The 2016 summer was so hot, and the ultraviolet index reached to 11 in all the afternoon in Rangoon. People were very tired in this summer. We saw Padauk buds on the top of the tree, but they would never bloom if no rain. We were sorry to see them to be faded away sooner or later if rain would not come.

On the 1st May of 2016, I went to the Sunlun monastery to donate for my grandma’s 101 birthday. On the road to Sunlun monastery, I saw Padauk flowers at the market place. I was so surprised to see the beautiful yellow flowers, and I suddenly went to the seller how it comes. I knew that there was no rain yesterday. I thought they created ‘fake rain’ for having flowers. The seller said Padauk blooms today, because of the hottest sun. She added that how could they risk their life climbing to the tree and watered the buds under this hottest weather. Yes, quite reasonable! But I did not believe at first, because I thought they did not want to say what they really do. They knew the customers preferred natural blooming. So, I did not argue, and bought the flowers.

When I came home, I planned to go and see my neighbor’s Padauk tree and its buds. I knew that they had no time to water the tree in this weather. Surprisingly, I saw beautiful yellow Padauk flowers bloomed at the top of the tree. I asked my neighbor whether they watered the buds. They said no, and they also were surprised to see those beautiful flowers bloomed in the hot weather. Padauk bloomed again on 11th May in Rangoon at some area. People loved to see them, and our heart fresh and happy because their smells so sweet and alive.


The beautiful Padauks were seasonal flowers and it welcomed Burmese New Year. By our old belief, it never bloomed if no rain. Now it changed. Although the rain did not come, it could bloom if the sun was too hot.

Wednesday, April 20, 2016

Burmese New Year Passing with No Padauk

Burmese New Year Passing with No Padauk

(Padauk buds were hoping to meet the shower of the rain.)

This year 2016, 13th April was the welcoming day of the water festival, and after 4 days of watering, 17th April was the Burmese New Year. I arranged flowers and leaves for the day of the Thingyan (water) festival, to welcoming Thargarmin (King of the celestials) at the Atar Pot (Thingyan Pot).

(A seller sold flowers and leaves of welcoming Burmese New Year.)

I set in front of the house at the suitable place to welcom Thargarmin.

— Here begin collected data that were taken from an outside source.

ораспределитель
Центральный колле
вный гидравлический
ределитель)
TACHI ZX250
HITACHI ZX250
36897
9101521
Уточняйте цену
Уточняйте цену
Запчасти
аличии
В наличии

(I put the pot in front my house.)

Although the Padauk (Gun-kino flowers) (yellow flowers especially bloom on Thingyan month, welcoming Burmese New Year) did not bloom this year, their buds were seen hoping to meet the rain. The sun was too hot to go outside, but people enjoyed water festival at every roads, and streets. However the warning of ultraviolet rays, and its UV index was too high for Rangoon people, water festival went on successfully.

Friday, April 1, 2016

Three Generations of Monkhood

Three Generations of Monkhood

 (Three photos as above - Grandpa, middle - my father, and below - my twin brother, three generations of monkhood.)

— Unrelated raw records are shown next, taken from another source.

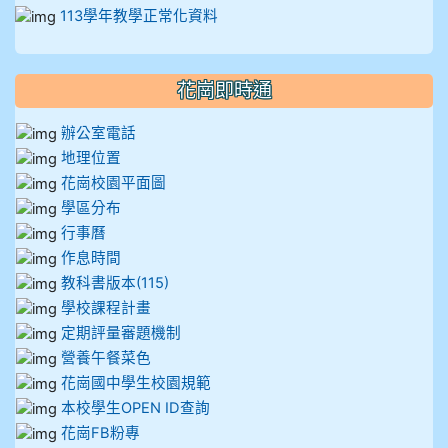
113學年教學正常化資料
花崗即時通
辦公室電話
地理位置
花崗校園平面圖
學區分布
行事曆
作息時間
教科書版本(115)
學校課程計畫
定期評量審題機制
營養午餐菜色
花崗國中學生校園規範
本校學生OPEN ID查詢
花崗FB粉專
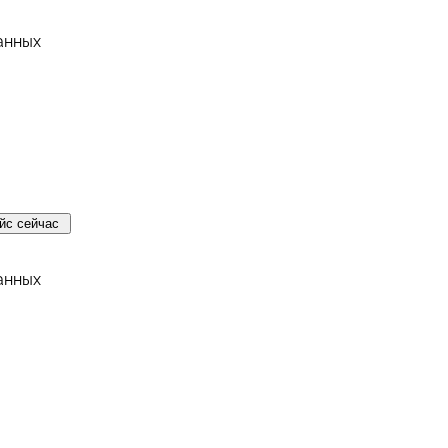
анных
йс сейчас
анных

(The above photo from my grandmother's old album.)

Novitiation is of vital importance in a Buddhist family. My grandpa, U Khin Maung Latt who was born in 1915, was novitaited at the age of 8 in 1923. Grandma, Khin Myo Chit showed me the photo of grandpa’s novitiation, proudly said that how important the Buddhist way in a Buddhist family.

Grandma showed me the next photo of her nine-year-old son (my father) who was going to receive the heritage the Buddha had given to his own son to thousand five hundred years ago. My grandparents were giving their son up into the holy order of the Yellow Robe.

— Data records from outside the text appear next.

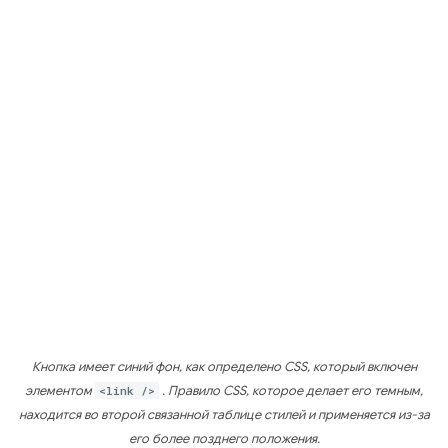
Кнопка имеет синий фон, как определено CSS, который включен
элементом
<link />
. Правило CSS, которое делает его темным,
находится во второй связанной таблице стилей и применяется из-за
его более позднего положения.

No man’s life is considered fulfilled unless he is novitiated as my grandma always mentioned in her writing, my twin brother was novitiated when he came to 9 years old at the Sunlun Meditation Monastery under the guidance of Sunlun Sayadaw U Vinaya. His head was shaved and wore yellow robe carried his black alms bowl and kept Sabbath.

During their monkhood, a week or 2 weeks, spent their days in meditation and the study of the Buddhist scriptures.